### Your instructions
With the pictures removed, write out the full listing below exactly.

# # # #

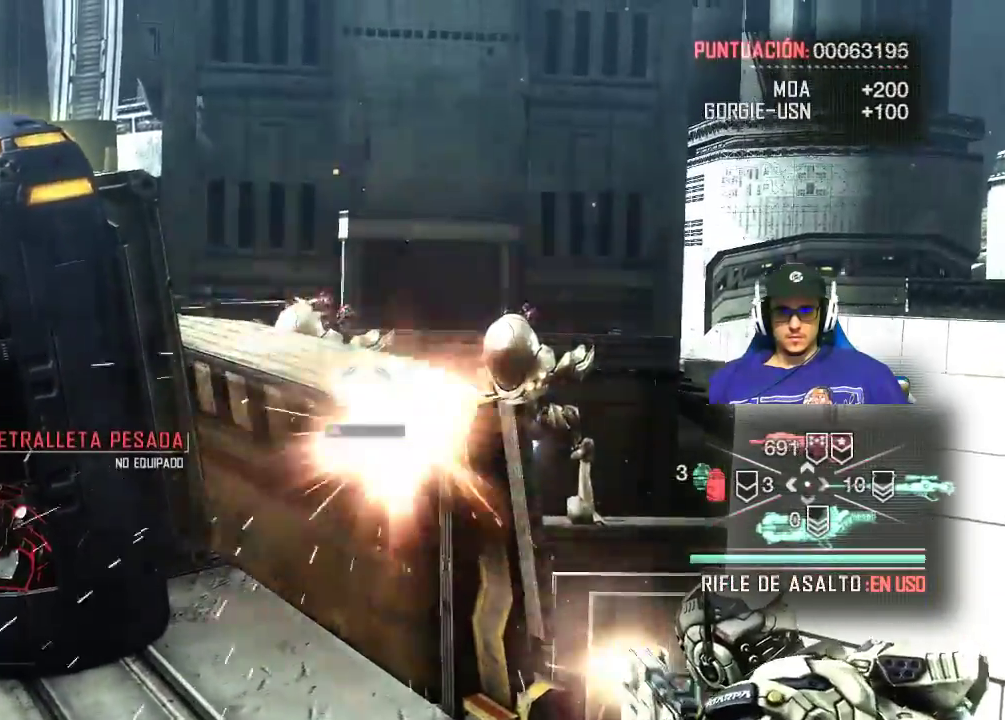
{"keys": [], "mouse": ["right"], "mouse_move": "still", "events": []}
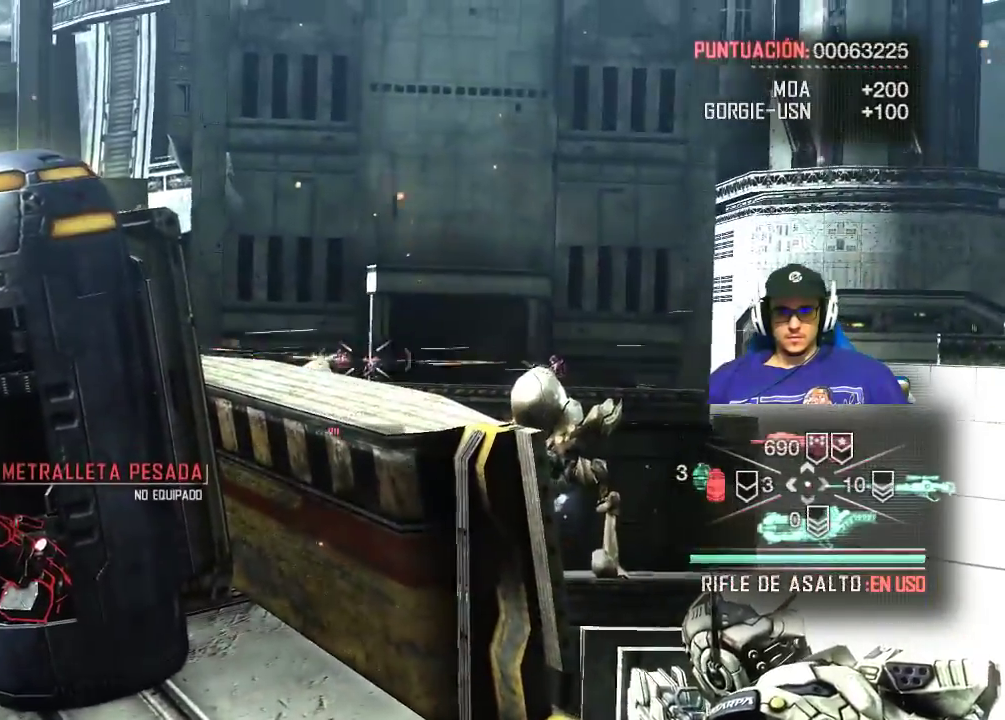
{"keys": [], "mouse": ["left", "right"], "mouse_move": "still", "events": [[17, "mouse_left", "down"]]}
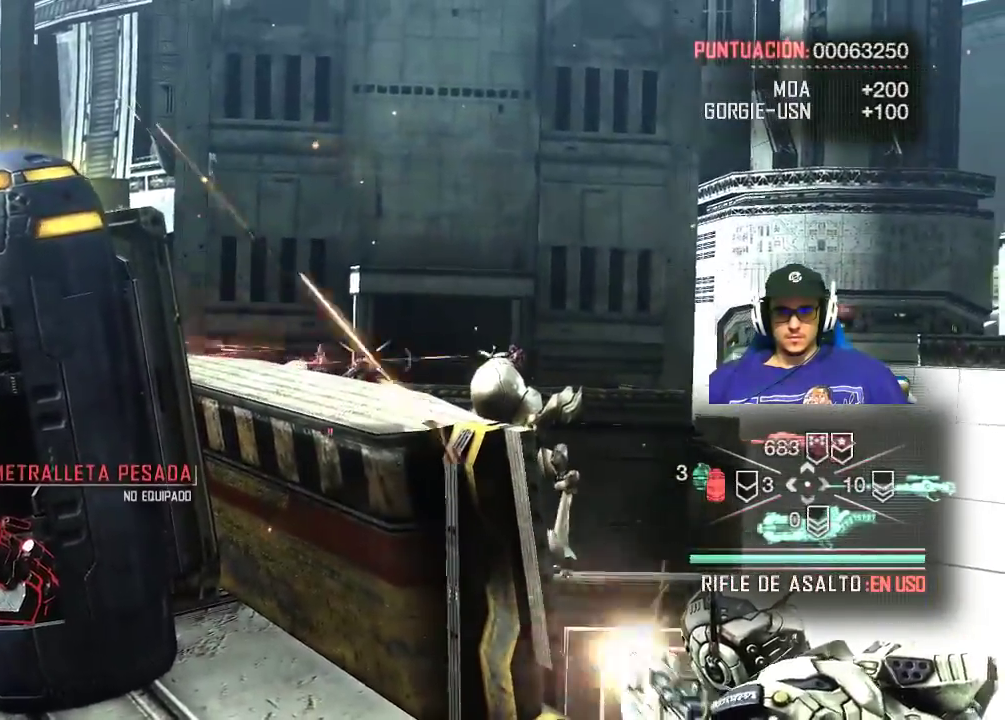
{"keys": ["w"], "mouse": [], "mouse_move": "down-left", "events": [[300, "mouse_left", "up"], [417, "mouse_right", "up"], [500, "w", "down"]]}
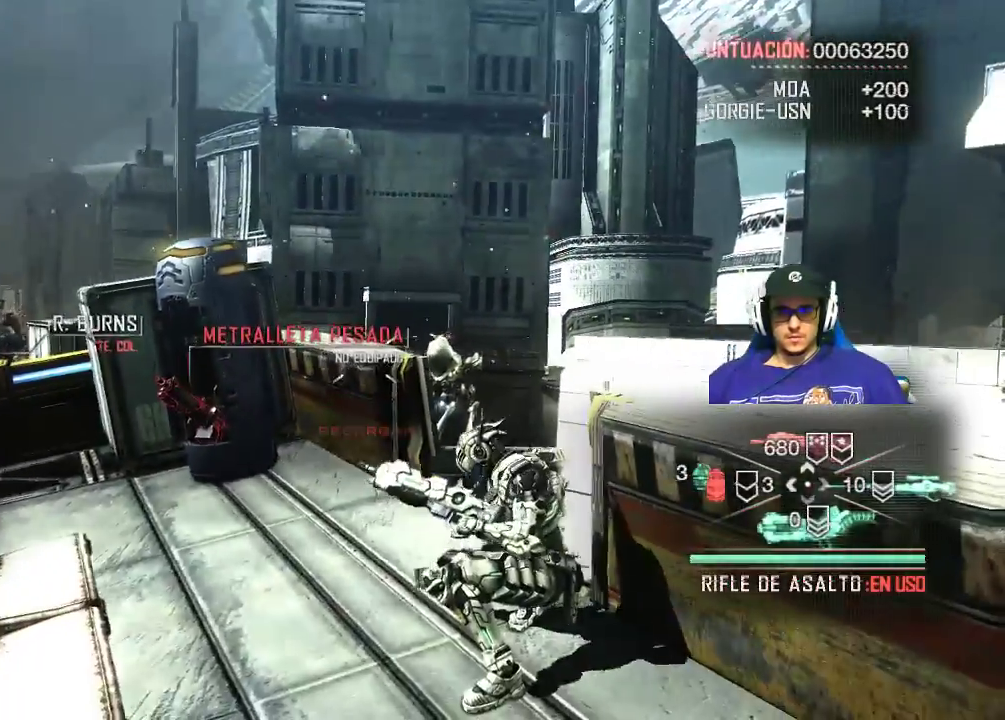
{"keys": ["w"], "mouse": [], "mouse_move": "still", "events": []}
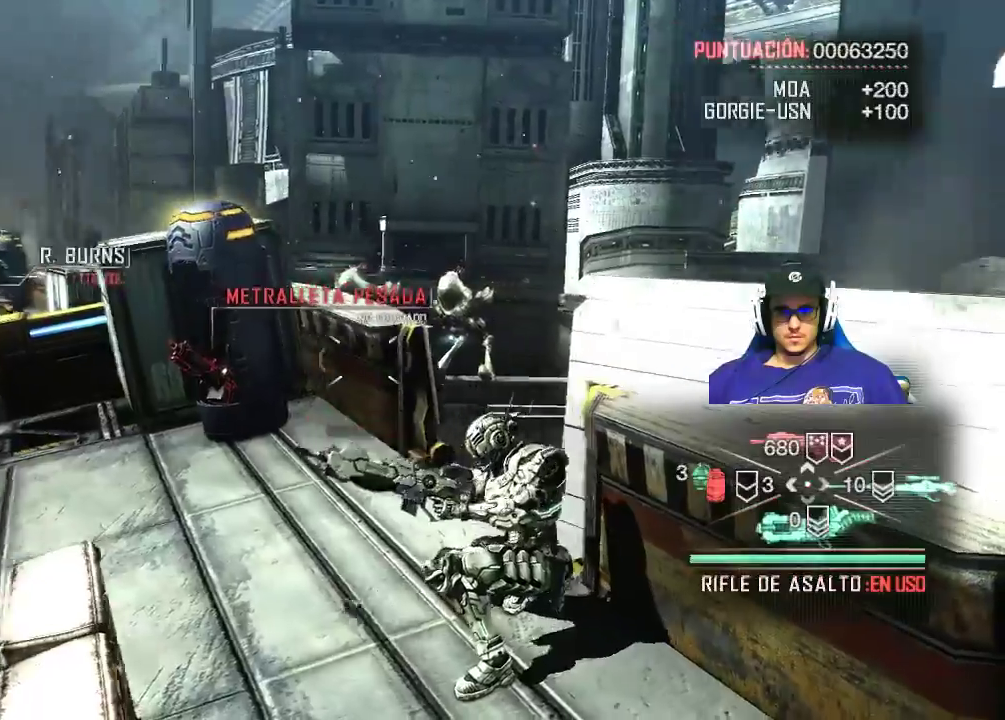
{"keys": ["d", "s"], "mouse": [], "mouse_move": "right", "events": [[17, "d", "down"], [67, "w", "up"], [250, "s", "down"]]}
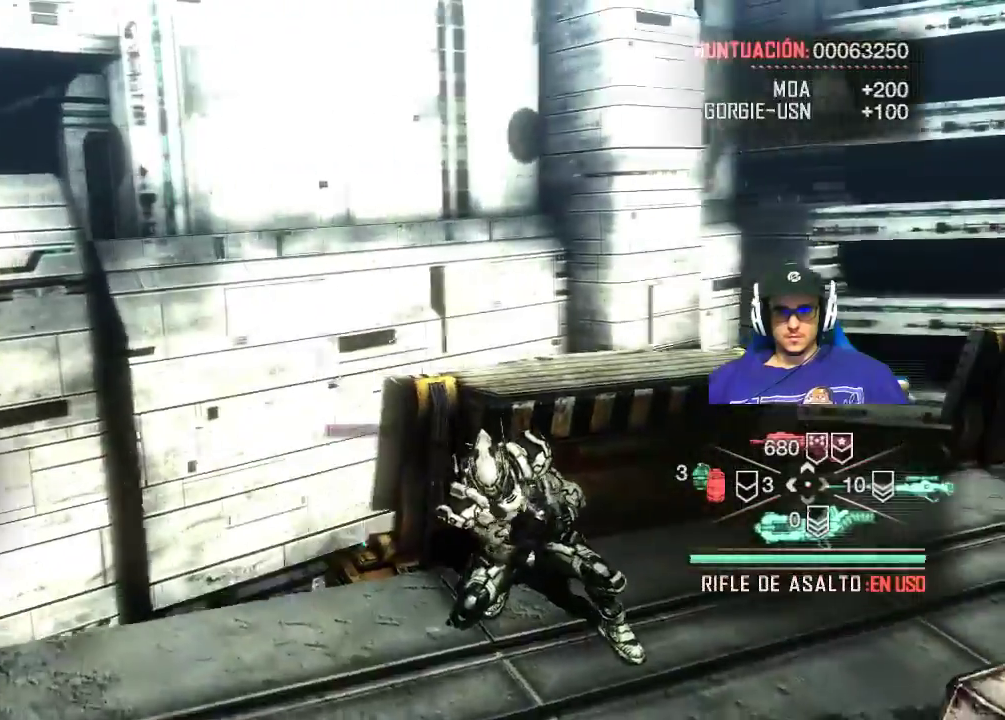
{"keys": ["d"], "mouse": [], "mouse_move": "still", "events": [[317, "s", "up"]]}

# # # #

### Answer to this task
{"keys": [], "mouse": ["right"], "mouse_move": "still", "events": []}
{"keys": [], "mouse": ["left", "right"], "mouse_move": "still", "events": [[17, "mouse_left", "down"]]}
{"keys": ["w"], "mouse": [], "mouse_move": "down-left", "events": [[300, "mouse_left", "up"], [417, "mouse_right", "up"], [500, "w", "down"]]}
{"keys": ["w"], "mouse": [], "mouse_move": "still", "events": []}
{"keys": ["d", "s"], "mouse": [], "mouse_move": "right", "events": [[17, "d", "down"], [67, "w", "up"], [250, "s", "down"]]}
{"keys": ["d"], "mouse": [], "mouse_move": "still", "events": [[317, "s", "up"]]}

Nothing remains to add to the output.